Laporan atas dugaan peretasan itu sudah disampaikan ke Polres Metro Jakarta Selatan. Kuasa hukum Ahmad Dhani, Aldwin Rahadian, mengatakan akun terverifikasi milik kliennya sempat dikuasai pihak tak bertanggung jawab sejak pagi hingga siang hari.
Modus memakai akun centang biru
Pelaku memanfaatkan status verifikasi akun Ahmad Dhani untuk membangun kepercayaan. Dari akun tersebut, muncul tawaran emas dengan harga di bawah pasar sehingga sebagian pengikut percaya dan mengirim uang.
Menurut Aldwin, kepercayaan korban muncul karena mereka melihat akun yang digunakan adalah akun resmi milik Ahmad Dhani. Situasi itu membuat aksi penipuan berjalan lebih mudah dan langsung berdampak pada korban yang sudah terlanjur bertransaksi.
Tiga korban dan kerugian Rp60 juta
Berdasarkan data sementara yang dihimpun kuasa hukum, ada tiga korban yang sudah melapor. Total kerugian dari kasus ini disebut mencapai sekitar Rp60 juta.
Aldwin menegaskan bahwa laporan dibuat setelah dipastikan ada korban selama masa akun diretas. Ia juga menyebut perkara ini tidak hanya soal pemulihan akun, tetapi juga pertanggungjawaban atas kerugian yang sudah terjadi.

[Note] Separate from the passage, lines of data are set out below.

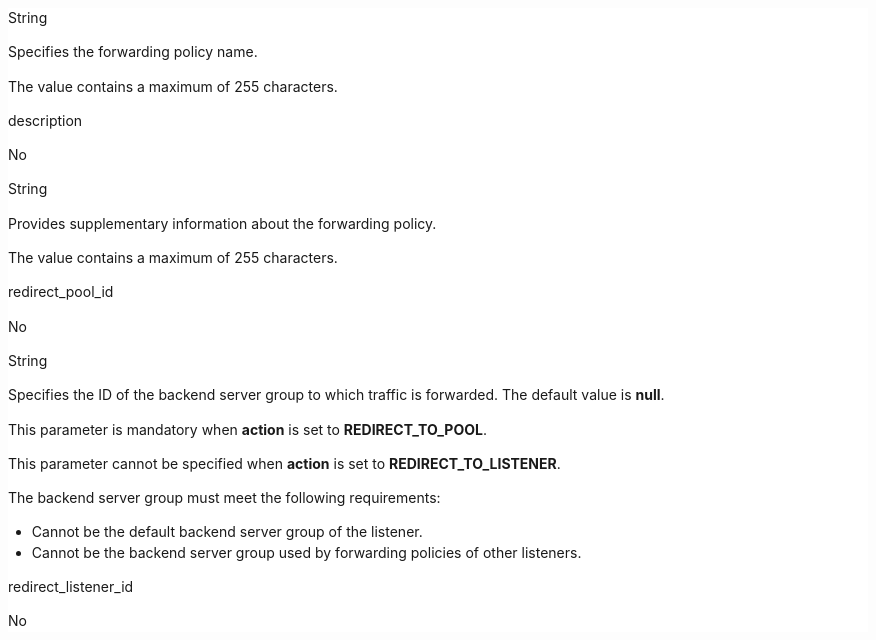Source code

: </td>
<td class="cellrowborder" valign="top" width="15.478452154784522%" headers="mcps1.2.5.1.3 "><p id="p197913444412"><a name="p197913444412"></a><a name="p197913444412"></a>String</p>
</td>
<td class="cellrowborder" valign="top" width="54.634536546345366%" headers="mcps1.2.5.1.4 "><p id="p12979123414440"><a name="p12979123414440"></a><a name="p12979123414440"></a>Specifies the forwarding policy name.</p>
<p id="p1264211013318"><a name="p1264211013318"></a><a name="p1264211013318"></a>The value contains a maximum of 255 characters.</p>
</td>
</tr>
<tr id="row4979133417444"><td class="cellrowborder" valign="top" width="18.528147185281473%" headers="mcps1.2.5.1.1 "><p id="p15979143415442"><a name="p15979143415442"></a><a name="p15979143415442"></a>description</p>
</td>
<td class="cellrowborder" valign="top" width="11.358864113588641%" headers="mcps1.2.5.1.2 "><p id="p1697943412447"><a name="p1697943412447"></a><a name="p1697943412447"></a>No</p>
</td>
<td class="cellrowborder" valign="top" width="15.478452154784522%" headers="mcps1.2.5.1.3 "><p id="p297910347444"><a name="p297910347444"></a><a name="p297910347444"></a>String</p>
</td>
<td class="cellrowborder" valign="top" width="54.634536546345366%" headers="mcps1.2.5.1.4 "><p id="p1979534144414"><a name="p1979534144414"></a><a name="p1979534144414"></a>Provides supplementary information about the forwarding policy.</p>
<p id="p1898874014251"><a name="p1898874014251"></a><a name="p1898874014251"></a>The value contains a maximum of 255 characters.</p>
</td>
</tr>
<tr id="row179791034174413"><td class="cellrowborder" valign="top" width="18.528147185281473%" headers="mcps1.2.5.1.1 "><p id="p9979834184416"><a name="p9979834184416"></a><a name="p9979834184416"></a>redirect_pool_id</p>
</td>
<td class="cellrowborder" valign="top" width="11.358864113588641%" headers="mcps1.2.5.1.2 "><p id="p697911348445"><a name="p697911348445"></a><a name="p697911348445"></a>No</p>
</td>
<td class="cellrowborder" valign="top" width="15.478452154784522%" headers="mcps1.2.5.1.3 "><p id="p16541411141712"><a name="p16541411141712"></a><a name="p16541411141712"></a>String</p>
</td>
<td class="cellrowborder" valign="top" width="54.634536546345366%" headers="mcps1.2.5.1.4 "><p id="p115216211498"><a name="p115216211498"></a><a name="p115216211498"></a>Specifies the ID of the backend server group to which traffic is forwarded. The default value is <strong id="b11251195282918"><a name="b11251195282918"></a><a name="b11251195282918"></a>null</strong>.</p>
<p id="p1832361213715"><a name="p1832361213715"></a><a name="p1832361213715"></a>This parameter is mandatory when <strong id="b1953719534297"><a name="b1953719534297"></a><a name="b1953719534297"></a>action</strong> is set to <strong id="b0538205342918"><a name="b0538205342918"></a><a name="b0538205342918"></a>REDIRECT_TO_POOL</strong>.</p>
<p id="p4166102318919"><a name="p4166102318919"></a><a name="p4166102318919"></a>This parameter cannot be specified when <strong id="b16225955152914"><a name="b16225955152914"></a><a name="b16225955152914"></a>action</strong> is set to <strong id="b82251655112911"><a name="b82251655112911"></a><a name="b82251655112911"></a>REDIRECT_TO_LISTENER</strong>.</p>
<p id="p92041223986"><a name="p92041223986"></a><a name="p92041223986"></a>The backend server group must meet the following requirements:</p>
<a name="ul15235151117108"></a><a name="ul15235151117108"></a><ul id="ul15235151117108"><li>Cannot be the default backend server group of the listener.</li><li>Cannot be the backend server group used by forwarding policies of other listeners.</li></ul>
</td>
</tr>
<tr id="row8394821144617"><td class="cellrowborder" valign="top" width="18.528147185281473%" headers="mcps1.2.5.1.1 "><p id="p11988026154616"><a name="p11988026154616"></a><a name="p11988026154616"></a>redirect_listener_id</p>
</td>
<td class="cellrowborder" valign="top" width="11.358864113588641%" headers="mcps1.2.5.1.2 "><p id="p149883264461"><a name="p149883264461"></a><a name="p149883264461"></a>No</p>
</td>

Langkah hukum dan barang bukti digital
Pihak Ahmad Dhani menyampaikan laporan ini juga untuk menjaga nama baik kliennya. Mereka ingin publik memahami bahwa penipuan itu terjadi saat akun berada dalam kendali peretas, bukan pemilik asli akun.
Dalam pelaporan itu, tim kuasa hukum turut menyerahkan barang bukti digital. Salah satunya berupa notifikasi peringatan perubahan akses akun yang masuk melalui surat elektronik, yang dinilai penting untuk mendukung pemeriksaan penyidik.
Penyelidikan masih berjalan
Setelah laporan diterima, kepolisian dijadwalkan memanggil saksi dan menyusun Berita Acara Pemeriksaan untuk mendalami dugaan akses ilegal tersebut. Proses itu diharapkan bisa mengungkap pihak yang mengambil alih akun dan memakai identitas digital Ahmad Dhani untuk menipu korban.
Kasus ini kembali menunjukkan bahwa akun media sosial yang diretas dapat dipakai untuk menyebarkan informasi palsu dan merugikan banyak orang dalam waktu singkat. Risiko itu makin besar ketika akun memiliki status terverifikasi dan basis pengikut yang luas.